Public employees are promised certain retirement compensation. It is earned; it is not a gratuity.

To possess a right to a promised deferred compensation, such as a pension, is to assert a legitimate claim with all state legislators to protect that right. There are no rights without obligations. They are mutually dependent. Fulfilling a contract is a legal and moral obligation justified by trust among elected officials and their constituents.

According to philosopher David Hume, the idea of keeping a promise depends upon creating rules of justice; that rules of contracts, for instance, have to be considered morally desirable as well. In other words, a “contract” or promise between the state and its public employees must be viewed as a moral commitment and requirement of justice. Justice demands we keep our “covenants” with one another. In regard to public pensions, keeping an agreement means a concern to promote the well-being of public employees and the need to secure their rights.
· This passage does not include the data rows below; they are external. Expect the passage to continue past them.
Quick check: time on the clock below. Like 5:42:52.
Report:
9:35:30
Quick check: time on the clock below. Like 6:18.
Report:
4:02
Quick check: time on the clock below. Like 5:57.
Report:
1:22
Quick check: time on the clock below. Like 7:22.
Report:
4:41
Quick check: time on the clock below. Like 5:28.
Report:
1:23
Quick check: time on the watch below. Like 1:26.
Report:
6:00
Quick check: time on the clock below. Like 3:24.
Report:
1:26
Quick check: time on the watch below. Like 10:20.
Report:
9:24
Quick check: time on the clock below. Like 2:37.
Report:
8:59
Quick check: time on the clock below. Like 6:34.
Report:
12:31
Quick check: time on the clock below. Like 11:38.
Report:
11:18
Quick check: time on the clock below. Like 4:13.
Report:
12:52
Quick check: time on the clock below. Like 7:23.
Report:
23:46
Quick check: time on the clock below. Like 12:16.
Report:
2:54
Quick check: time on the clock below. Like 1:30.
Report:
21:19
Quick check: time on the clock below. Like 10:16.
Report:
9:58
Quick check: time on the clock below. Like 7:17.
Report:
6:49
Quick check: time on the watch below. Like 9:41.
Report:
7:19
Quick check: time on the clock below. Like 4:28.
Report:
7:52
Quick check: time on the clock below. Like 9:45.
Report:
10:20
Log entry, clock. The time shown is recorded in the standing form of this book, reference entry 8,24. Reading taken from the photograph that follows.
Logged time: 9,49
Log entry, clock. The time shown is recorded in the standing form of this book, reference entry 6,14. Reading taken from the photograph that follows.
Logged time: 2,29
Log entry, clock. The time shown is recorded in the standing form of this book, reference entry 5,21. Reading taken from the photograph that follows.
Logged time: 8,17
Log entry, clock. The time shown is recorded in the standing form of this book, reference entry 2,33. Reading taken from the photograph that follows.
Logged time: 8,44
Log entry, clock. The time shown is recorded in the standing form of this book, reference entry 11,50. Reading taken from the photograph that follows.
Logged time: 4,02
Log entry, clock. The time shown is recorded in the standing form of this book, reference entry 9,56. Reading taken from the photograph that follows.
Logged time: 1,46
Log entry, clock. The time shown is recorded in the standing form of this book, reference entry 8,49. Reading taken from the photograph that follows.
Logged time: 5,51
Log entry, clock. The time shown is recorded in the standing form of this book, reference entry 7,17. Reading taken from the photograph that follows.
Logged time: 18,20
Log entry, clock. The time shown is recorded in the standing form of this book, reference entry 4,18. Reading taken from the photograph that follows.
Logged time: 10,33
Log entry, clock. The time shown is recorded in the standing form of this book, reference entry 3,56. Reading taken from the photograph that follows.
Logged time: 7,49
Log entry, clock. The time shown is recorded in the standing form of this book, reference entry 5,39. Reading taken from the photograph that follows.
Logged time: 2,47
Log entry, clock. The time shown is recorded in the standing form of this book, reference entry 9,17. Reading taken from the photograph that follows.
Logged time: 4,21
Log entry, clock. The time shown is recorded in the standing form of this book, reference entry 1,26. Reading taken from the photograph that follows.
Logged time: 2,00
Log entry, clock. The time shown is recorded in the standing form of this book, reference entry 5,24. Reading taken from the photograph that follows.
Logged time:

All citizens of the United States have rights that must be protected. When legislators swear an oath to uphold the state and federal constitutions, then citizens of any state have also acquired the right to expect that they will uphold that pledge. This is also a matter of important moral concern for all citizens of a state, for all legal claims will be validated by a moral framework since the concept of justice is grounded in ethics. If citizens’ legal rights are abused, then their dignity and humanity will also be violated.

Like all other citizens, most public employees’ legal rights are derived from past political constitutions, legislative enactments, and case law. All citizens of any state have a fundamental right to oppose a General Assembly that imposes a violation of their constitutional rights and earned benefits… “Any statute which [is] imposed upon [public employees]… in order to redistribute resources and thus benefit some persons at the expense of others [extends] beyond the implicit boundaries of legislative authority. Such laws…violate natural rights of property and contract, rights lying at the very core of the private domain” (Laurence H. Tribe, American Constitutional Law).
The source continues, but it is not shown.